Residents of flood-prone Katherine have been promised up to $20 million in funding for mitigation works as opposition mounts to the sale of Territory Insurance Office (TIO).
Hundreds of residents have signed a petition opposing the sale, which the Northern Territory Government is considering under the Commonwealth’s asset sale program.
Under the program, states and territories receive a federal payment of 15% of the sale price of their assets to reinvest in infrastructure.
Public opposition to the sale scotched the government’s last attempt to offload it in 2010, and many residents fear hefty hikes in premiums and loss of inclusions such as storm-surge protection if TIO is sold.
Member for Katherine and Mines and Energy Minister Willem Westra van Holthe last week told a public meeting in Katherine that the flood mitigation was the first priority for the town.
The Katherine River broke its banks in 1998, inundating large parts of the town and causing claims of around $70 million.

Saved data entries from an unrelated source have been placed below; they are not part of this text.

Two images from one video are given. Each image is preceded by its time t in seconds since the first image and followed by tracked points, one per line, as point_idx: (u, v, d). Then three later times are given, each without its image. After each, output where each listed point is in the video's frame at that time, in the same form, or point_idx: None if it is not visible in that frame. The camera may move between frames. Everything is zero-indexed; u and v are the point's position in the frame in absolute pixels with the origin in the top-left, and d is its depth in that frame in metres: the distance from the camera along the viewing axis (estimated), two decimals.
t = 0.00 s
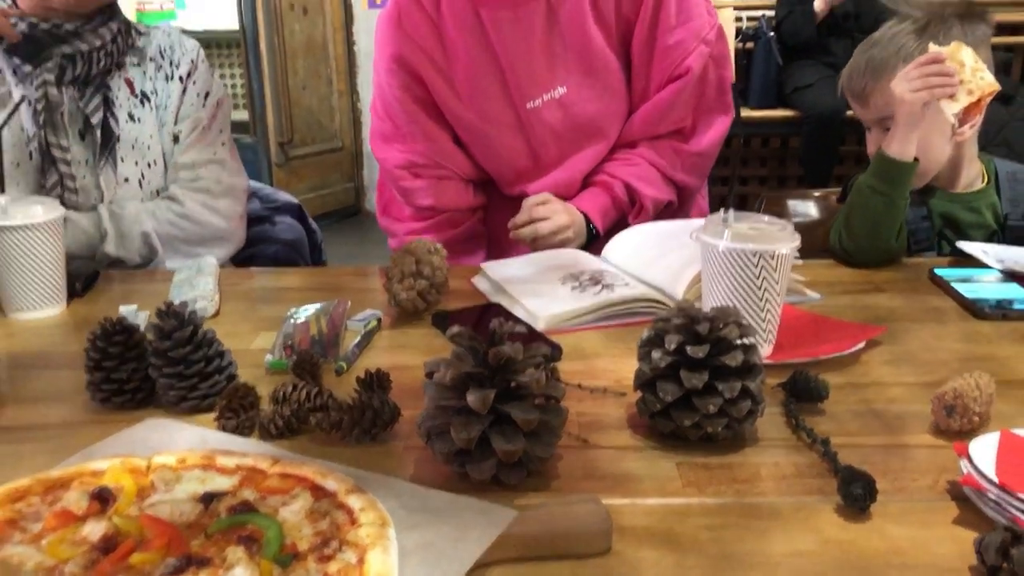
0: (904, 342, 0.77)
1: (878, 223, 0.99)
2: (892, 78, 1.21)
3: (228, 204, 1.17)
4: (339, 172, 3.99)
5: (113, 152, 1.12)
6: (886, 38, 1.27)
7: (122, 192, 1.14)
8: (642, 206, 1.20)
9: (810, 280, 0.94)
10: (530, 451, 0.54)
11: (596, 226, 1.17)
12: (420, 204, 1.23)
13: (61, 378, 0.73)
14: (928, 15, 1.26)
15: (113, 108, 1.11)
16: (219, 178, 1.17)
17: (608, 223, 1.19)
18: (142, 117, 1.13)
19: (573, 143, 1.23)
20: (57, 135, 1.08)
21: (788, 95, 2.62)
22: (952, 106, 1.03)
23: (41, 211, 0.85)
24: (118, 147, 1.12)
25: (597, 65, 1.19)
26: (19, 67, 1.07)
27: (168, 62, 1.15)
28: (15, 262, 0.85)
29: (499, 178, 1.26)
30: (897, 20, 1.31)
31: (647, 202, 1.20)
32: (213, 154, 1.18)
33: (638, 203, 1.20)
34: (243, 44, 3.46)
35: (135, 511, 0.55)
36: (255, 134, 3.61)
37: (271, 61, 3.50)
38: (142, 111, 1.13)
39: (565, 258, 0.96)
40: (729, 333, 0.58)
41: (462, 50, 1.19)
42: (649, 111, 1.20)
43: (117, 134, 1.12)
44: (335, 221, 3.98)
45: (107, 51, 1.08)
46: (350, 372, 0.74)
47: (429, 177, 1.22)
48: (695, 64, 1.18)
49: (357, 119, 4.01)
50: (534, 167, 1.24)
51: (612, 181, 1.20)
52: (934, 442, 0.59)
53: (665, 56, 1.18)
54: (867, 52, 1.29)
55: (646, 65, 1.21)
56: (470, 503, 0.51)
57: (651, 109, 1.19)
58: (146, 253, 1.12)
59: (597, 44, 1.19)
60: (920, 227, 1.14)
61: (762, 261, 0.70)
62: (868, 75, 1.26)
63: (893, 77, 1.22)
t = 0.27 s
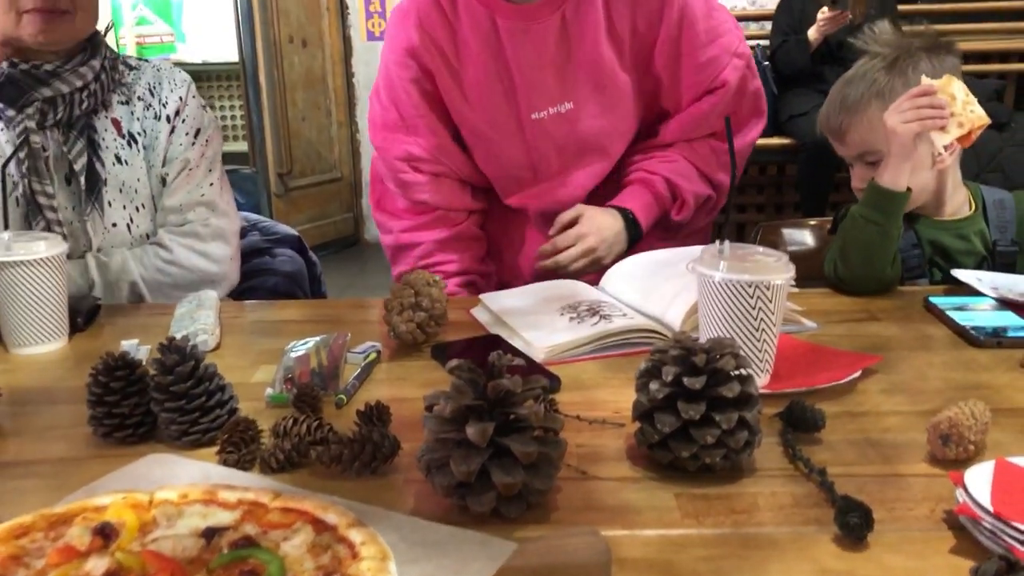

TIO Chief Executive Richard Harding told the same meeting that premiums would go up even if the insurer remained government-owned, as it would be forced to abandon its current method of community rating.
NT Labor MP Nicole Manison says the sale could be devastating for the region.
“The Territory Government has been warned that selling TIO could see a repeat of the insurance crisis in Queensland where homeowners are paying skyrocketing prices to insure their home, if they can even get insurance,” she says.
“If (NT Chief Minister) Adam Giles genuinely believes that selling TIO is in the best interests of Territorians then he should take the issue to the next Territory election.”
Giles has defended the proposed sale, saying that all that would change would be the owner.